Self-care - Will you expect your children to do age appropriate self-care tasks themselves? Or will you do it for them as long as they want you to? (for example: your teen is capable of washing laundry, will you expect them to do at least some of it or will you do it all? or If your 5 year old is capable of taking his supper plate to the sink will you expect him to do it every time or will you do it for him and only expect him to do it when specifically asked?)

Address - How will you expect your children to address other people? Mr and Mrs? Sir and Ma'am? Helen and Bob? buttmunch? Will their friend's parents be addressed as Tom and Martha or Mr and Mrs Doe or Jimmy's Mom and Dad? How about the cashier at the gas station? Addressed by the name on the tag, sir, ma'am, miss, lady with the funny hair?

Sex - Yes, I said it. Sure your baby is innocent. But eventually they all grow up and my how the time flies! Before you know it your child is in need of some answers. What will yours be? Discuss it now so you aren't caught off guard. What exactly do you want the final result to be? How much are you ready to discuss with a 5 yr old who asks why she's different from her brother? How about a 2 yr old who wants to shower with Daddy? Are you ok with that? Things to think about.
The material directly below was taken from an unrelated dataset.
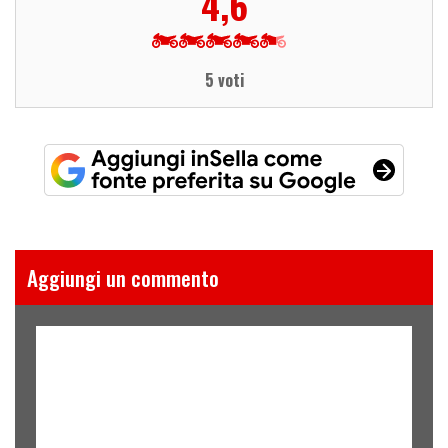
4,6
5 voti
Aggiungi un commento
Chores - Let kids play and be kids right to age 18 and then tell them to grow up? Choose a set time to start teaching it? When will that time be? Age appropriate chores as deemed ready?

Gender roles - Will you encourage gender roles? dolls for girls, cars for boys.... girls in the kitchen, boys in the garage? Gender neutral everything until they 'find themselves'? Will your 2 yr old boys be allowed to have a pink doll and buggy if they ask for one? Will your little girls be invited to help change the car tire?

respect - for both people and possessions. What are your expectations for home? Home is where you let loose and it's ok to use the sofa as a launchpad? Ok to use the tv as a toy too? How about mom's make-up? Ok to climb on people? (Maybe your family is active and sports are common enough that this IS ok, or maybe someone in the family needs a more gentle approach so it won't be ok)

tv - Set time? Anytime? Only when a parent needs a breather? Anything they want or limited?

schooling - if they will go to school then is your view on discipline at school that it's the SCHOOL'S responsibility to ensure proper discipline while at school? or will you take an active part in it? (I know parents who think both ways)

These are a few of the many disciplines that begin being learned as infants. We'll spend the coming week discussing some of the HOW for these. Feel free to leave comments or ask questions!

TRAIN THEM UP IN THE WAY THEY SHOULD GO AND THEY WILL NEVER STRAY!